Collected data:
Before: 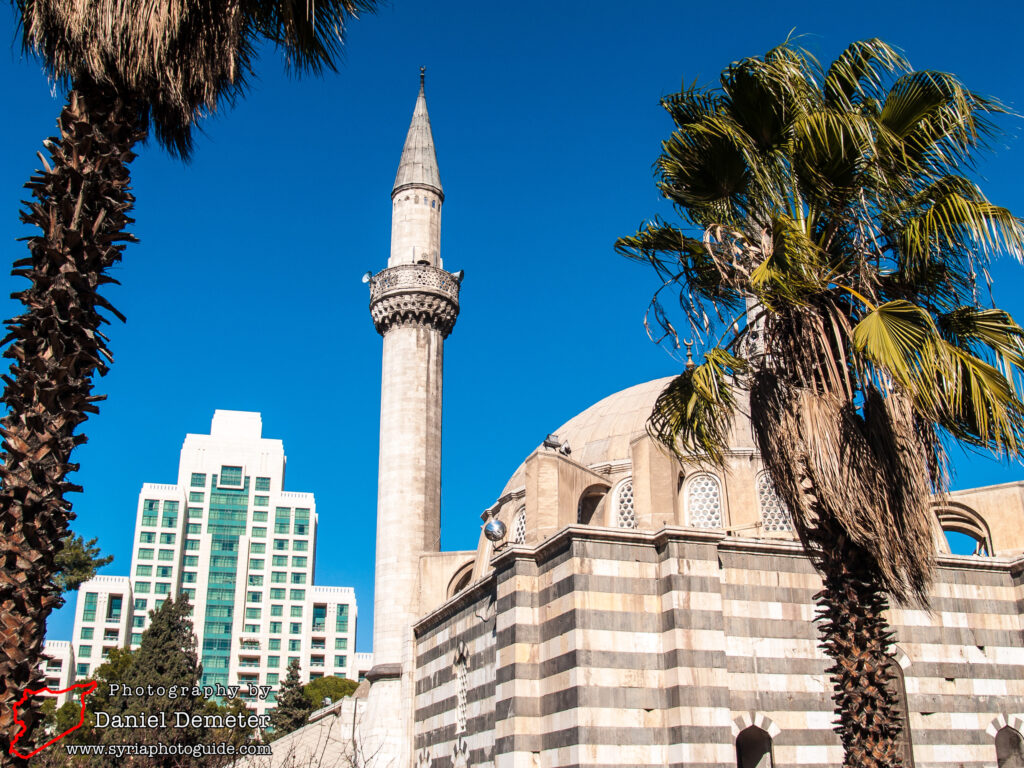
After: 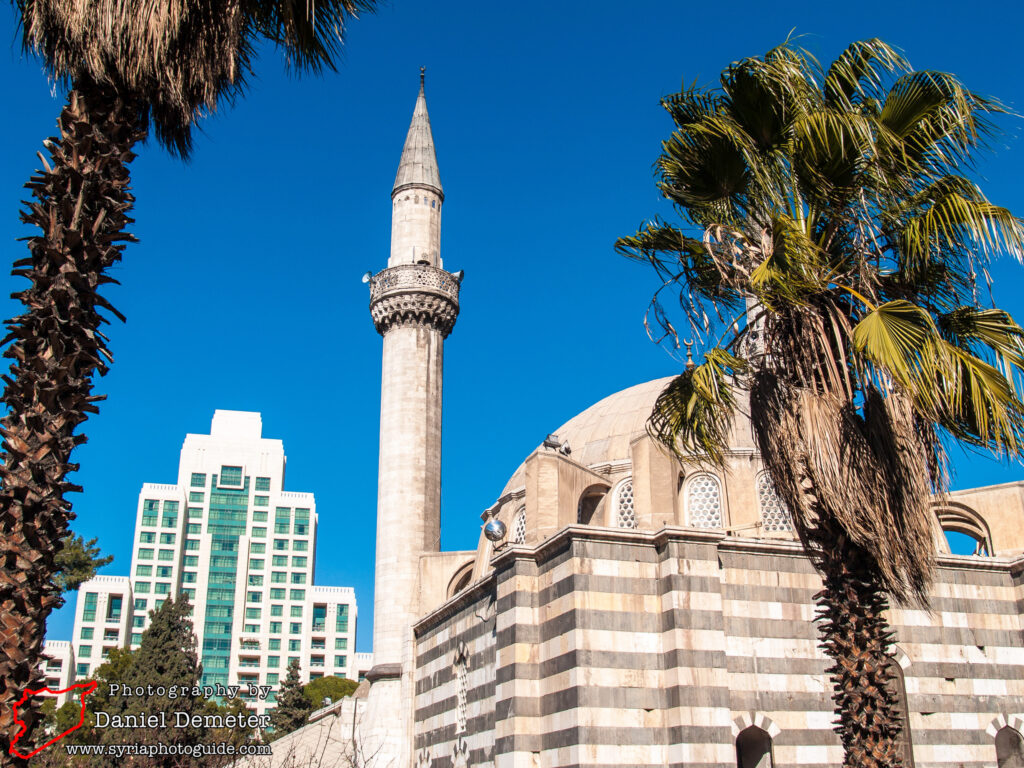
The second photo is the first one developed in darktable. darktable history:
exposure: exposure -0.01 EV, compensate highlight preservation false
rgb curve: curves: ch0 [(0, 0) (0.053, 0.068) (0.122, 0.128) (1, 1)]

## [AIM OF THE TASK]
Copy the editing history lines from the data above word for word, with no changes. Leave the pictures out of your answer.

## [REPLY TO THE EXERCISE]
Before: 
After: 
The second photo is the first one developed in darktable. darktable history:
exposure: exposure -0.01 EV, compensate highlight preservation false
rgb curve: curves: ch0 [(0, 0) (0.053, 0.068) (0.122, 0.128) (1, 1)]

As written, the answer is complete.